Um santuário erguido pela fé católica no sertão da Paraíba atrai algo perto de 100 mil visitantes por ano. É o Parque da Cruz da Menina construído em memória da pequena Francisca, uma retirante da seca de 1923 entregue a um casal de moradores da cidade de Patos.
Acredita-se que, desesperados e famintos, pai e mãe desfizeram-se da filha para livrá-la da morte por inanição. Portanto, ao invés de um abandono impiedoso, teriam levado a cabo um gesto extremado de amor, desses retratados em romances sobre a mais exibida das tragédias nordestinas.
“Cem mil visitantes anuais é número que tende a aumentar”, avisa José Motta, vereador patoense e autor do livro que inspirou uma peça teatral homônima sobre a Cruz da Menina, dirigida pelo conterrâneo Roberto Cartaxo e já levada a palcos diversos, São Paulo entre eles.
A paixão de Motta pelo tema também o leva a integrar o Comitê Pró Beatificação de Francisca, instalado em 2007 com participações da Diocese, do Instituto Histórico e Geográfico de Patos, fundações culturais e segmentos universitários da cidade. “Temos conversado com autoridades da Igreja e estamos na fase do recolhimento de relatos acerca dos milagres atribuídos à menina”, conta. Em Patos, a história de Francisca, trágica e dolorosa, é repassada de geração em geração. Está impressa, dessa forma, na memória coletiva.
Mal sabiam os pais que haviam condenado a filha a uma vida de humilhação e suplício. O casal Absalão e Domila Emerenciano de Araújo, a cuja proteção a menina fora entregue, logo faria dela uma escrava. Ele se encarregava do funcionamento do gerador de luz da cidade e, embora de índole pacata, era incapaz de conter os excessos de fúria e maldade da jovem mulher, dona, aliás, de beleza ímpar. As surras em Francisca eram constantes, a última com a trave da janela que a menina esquecera de fechar antes de dormir. As pauladas racharam-lhe a cabeça e um dos braços. E, na mesma noite, o corpo era desovado no Sítio Trapiá.
Com o raiar do sol, o casal passou a espalhar o boato do sumiço da garota sustentado apenas até a descoberta do pequeno cadáver, dois dias depois, pelo agricultor Inácio Lázaro, alertado que fora pelos urubus. O histórico dos maus tratos e a confirmação das fraturas, depois do traslado para a Delegacia de Polícia, denunciavam o assassinato e sua autoria.
A proteção de figuras políticas evitou a prisão de Domila e Absalão, mas ambos fugiriam da cidade diante da crescente revolta popular. Passaram-se não menos de onze anos da data do crime até o primeiro julgamento do casal, em Campina Grande. A dupla seria inocentada neste e em mais dois outros julgamentos. Porém, já estava irremediavelmente condenada pela opinião pública.

* * * * * * *

— ENUNCIADO 1 —
Reescreva o trecho do texto sobre a Cruz da Menina que começa nas palavras "Um santuário erguido" e termina após "das tragédias nordestinas.", substituindo "retirante" por "flagelada".
— ENUNCIADO 2 —
Segundo o texto sobre a Cruz da Menina, quem encontrou o corpo de Francisca?

Registros de um conjunto de dados:
* * * * * * *

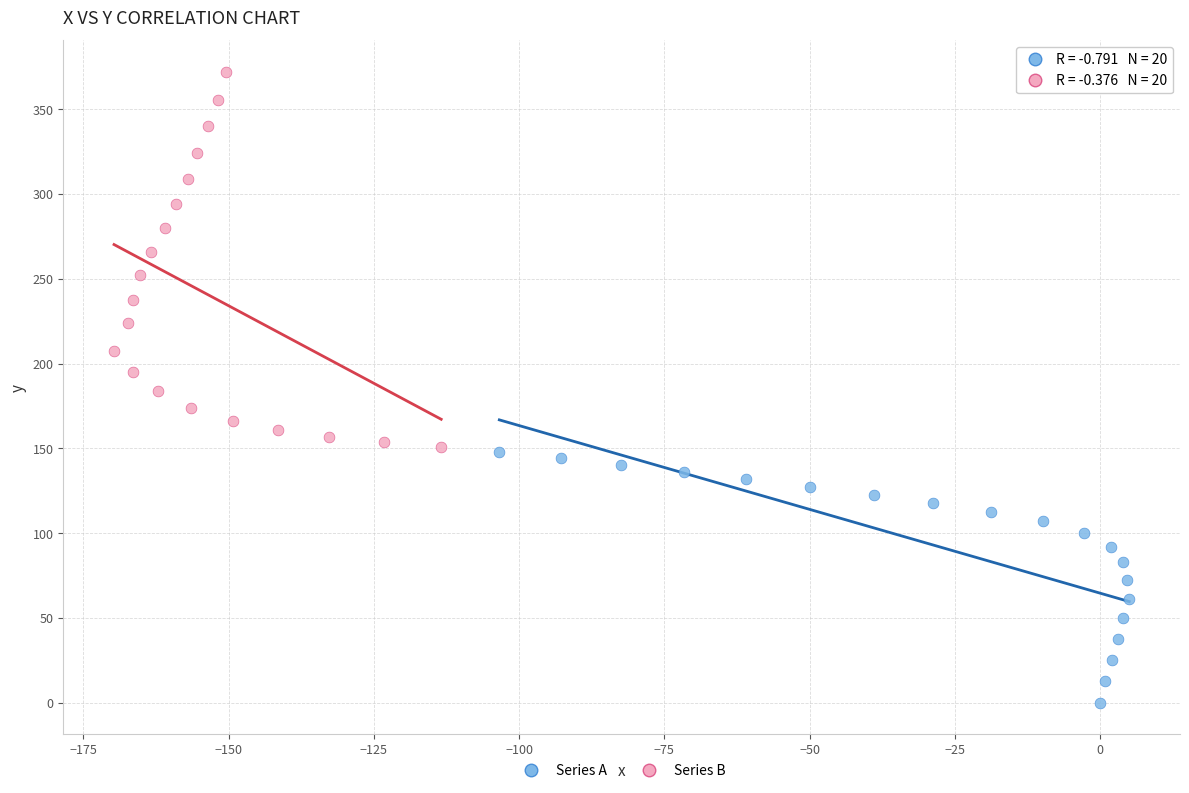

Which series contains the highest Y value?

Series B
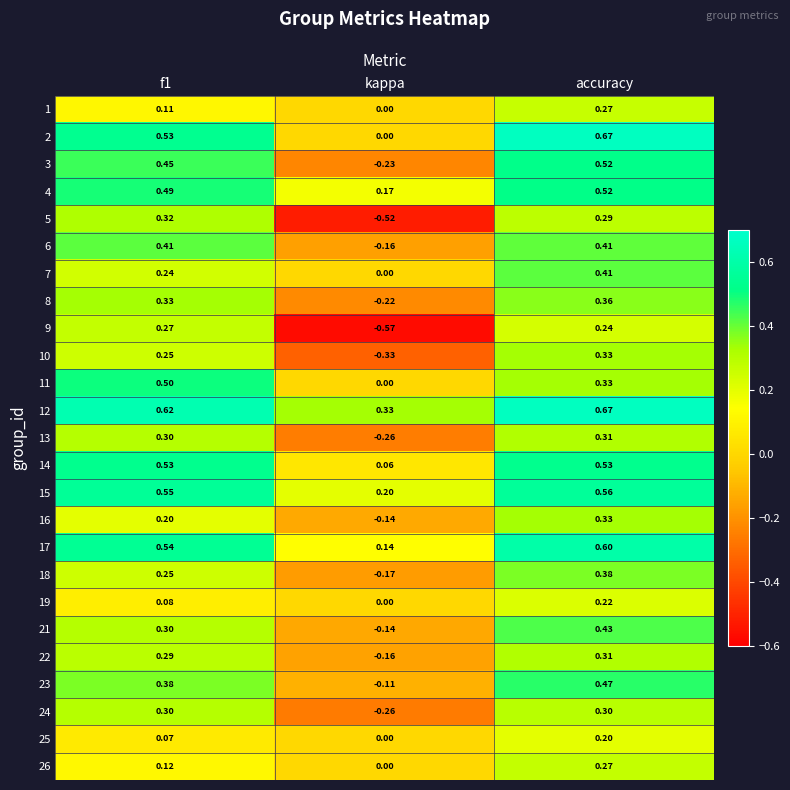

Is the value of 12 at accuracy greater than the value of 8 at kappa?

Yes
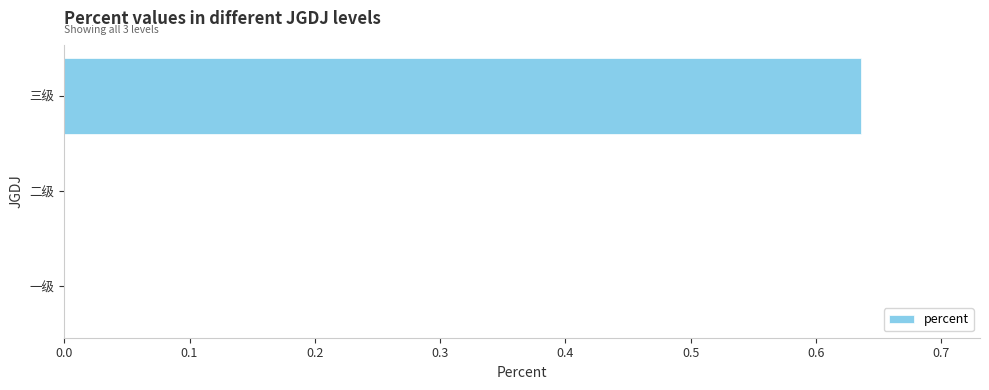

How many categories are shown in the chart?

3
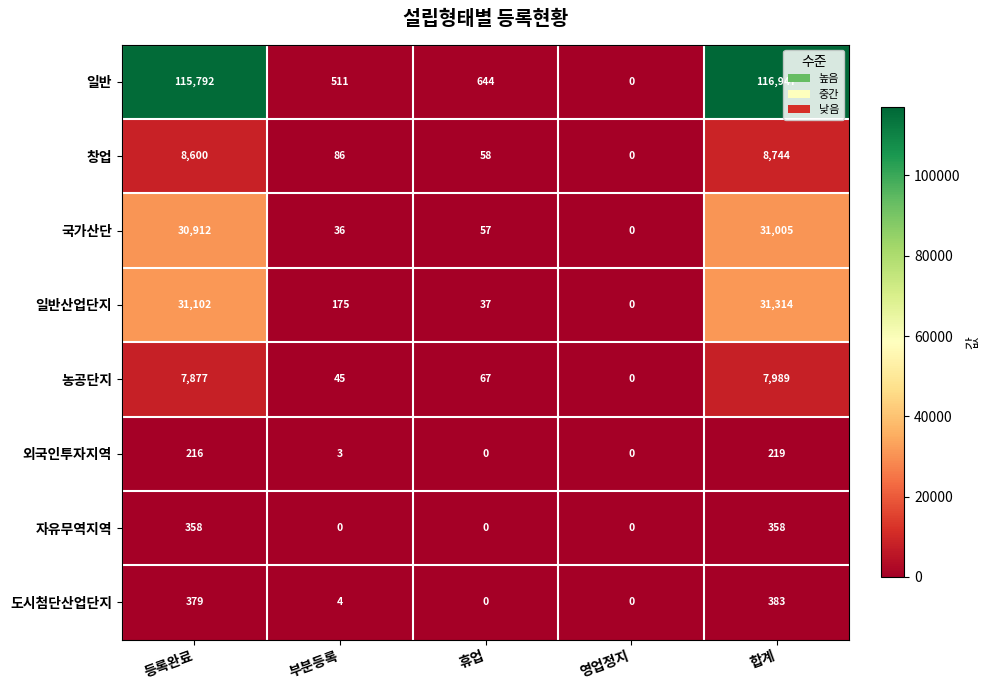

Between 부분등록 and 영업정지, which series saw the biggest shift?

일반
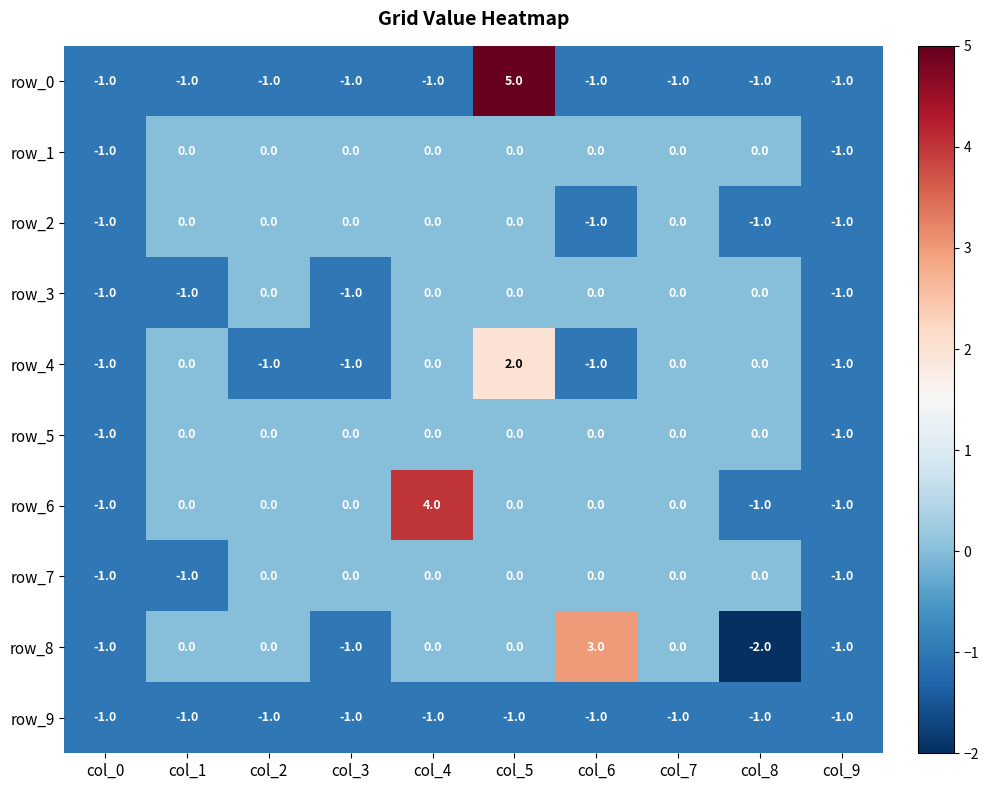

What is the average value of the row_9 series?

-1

* * * * * * *

— RESPOSTA ESCRITA 1 —
Um santuário erguido pela fé católica no sertão da Paraíba atrai algo perto de 100 mil visitantes por ano. É o Parque da Cruz da Menina construído em memória da pequena Francisca, uma flagelada da seca de 1923 entregue a um casal de moradores da cidade de Patos.
Acredita-se que, desesperados e famintos, pai e mãe desfizeram-se da filha para livrá-la da morte por inanição. Portanto, ao invés de um abandono impiedoso, teriam levado a cabo um gesto extremado de amor, desses retratados em romances sobre a mais exibida das tragédias nordestinas.

— RESPOSTA ESCRITA 2 —
O agricultor Inácio Lázaro.